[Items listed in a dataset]
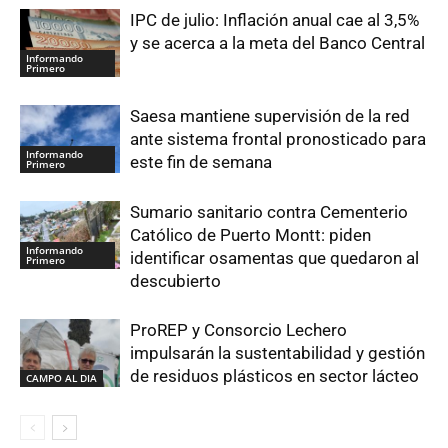
IPC de julio: Inflación anual cae al 3,5%
y se acerca a la meta del Banco Central
Informando
Primero
Saesa mantiene supervisión de la red
ante sistema frontal pronosticado para
Informando
este fin de semana
Primero
Sumario sanitario contra Cementerio
Católico de Puerto Montt: piden
Informando
identificar osamentas que quedaron al
Primero
descubierto
ProREP y Consorcio Lechero
impulsarán la sustentabilidad y gestión
de residuos plásticos en sector lácteo
CAMPO AL DIA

Brief:
Your output should be the records above, duplicated exactly and picture-free.

Answer:
IPC de julio: Inflación anual cae al 3,5%
y se acerca a la meta del Banco Central
Informando
Primero
Saesa mantiene supervisión de la red
ante sistema frontal pronosticado para
Informando
este fin de semana
Primero
Sumario sanitario contra Cementerio
Católico de Puerto Montt: piden
Informando
identificar osamentas que quedaron al
Primero
descubierto
ProREP y Consorcio Lechero
impulsarán la sustentabilidad y gestión
de residuos plásticos en sector lácteo
CAMPO AL DIA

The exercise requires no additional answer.